— TEXT UNDER STUDY —
One of the most fundamental partial differential equations in mathematics is the heat equation

$\displaystyle \partial_t f = L f \ \ \ \ \ (1)$

where ${f: [0,+\infty) \times {\bf R}^n \rightarrow {\bf R}}$ is a scalar function ${(t,x) \mapsto f(t,x)}$ of both time and space, and ${L}$ is the Laplacian ${L := \frac{1}{2} \Delta = \sum_{i=1}^n \frac{\partial^2}{\partial x_i^2}}$. For the purposes of this post, we will ignore all technical issues of regularity and decay, and always assume that the solutions to equations such as (1) have all the regularity and decay in order to justify all formal operations such as the chain rule, integration by parts, or differentiation under the integral sign. The factor of ${\frac{1}{2}}$ in the definition of the heat propagator ${L}$ is of course an arbitrary normalisation, chosen for some minor technical reasons; one can certainly continue the discussion below with other choices of normalisations if desired.

In probability theory, this equation takes on particular significance when ${f}$ is restricted to be non-negative, and furthermore to be a probability measure at each time, in the sense that

$\displaystyle \int_{{\bf R}^n} f(t,x)\ dx = 1$

for all ${t}$. (Actually, it suffices to verify this constraint at time ${t=0}$, as the heat equation (1) will then preserve this constraint.) Indeed, in this case, one can interpret ${f(t,x)\ dx}$ as the probability distribution of a Brownian motion

$\displaystyle dx = dB(t) \ \ \ \ \ (2)$

where ${x = x(t) \in {\bf R}^n}$ is a stochastic process with initial probability distribution ${f(0,x)\ dx}$; see for instance this previous blog post for more discussion.

— EXERCISE —
Reproduce the heat equation passage between "In probability theory, this" and "for more discussion.", inclusive, switching "Brownian motion" to "Wiener process". The material after this point stands apart from the heat equation passage.

— INFORMATION GIVEN —
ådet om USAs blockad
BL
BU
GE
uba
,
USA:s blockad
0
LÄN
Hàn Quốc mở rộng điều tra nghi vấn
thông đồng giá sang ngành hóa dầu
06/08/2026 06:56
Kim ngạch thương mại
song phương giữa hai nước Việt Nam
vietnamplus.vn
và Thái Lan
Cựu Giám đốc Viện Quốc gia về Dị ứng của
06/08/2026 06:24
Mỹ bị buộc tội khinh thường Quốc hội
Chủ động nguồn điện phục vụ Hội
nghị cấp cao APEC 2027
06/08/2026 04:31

==

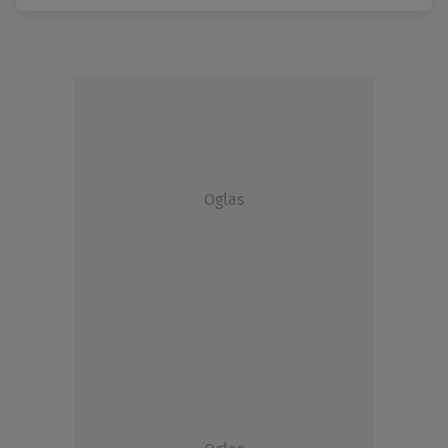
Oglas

— SOLVED PROBLEM —
In probability theory, this equation takes on particular significance when ${f}$ is restricted to be non-negative, and furthermore to be a probability measure at each time, in the sense that

$\displaystyle \int_{{\bf R}^n} f(t,x)\ dx = 1$

for all ${t}$. (Actually, it suffices to verify this constraint at time ${t=0}$, as the heat equation (1) will then preserve this constraint.) Indeed, in this case, one can interpret ${f(t,x)\ dx}$ as the probability distribution of a Wiener process

$\displaystyle dx = dB(t) \ \ \ \ \ (2)$

where ${x = x(t) \in {\bf R}^n}$ is a stochastic process with initial probability distribution ${f(0,x)\ dx}$; see for instance this previous blog post for more discussion.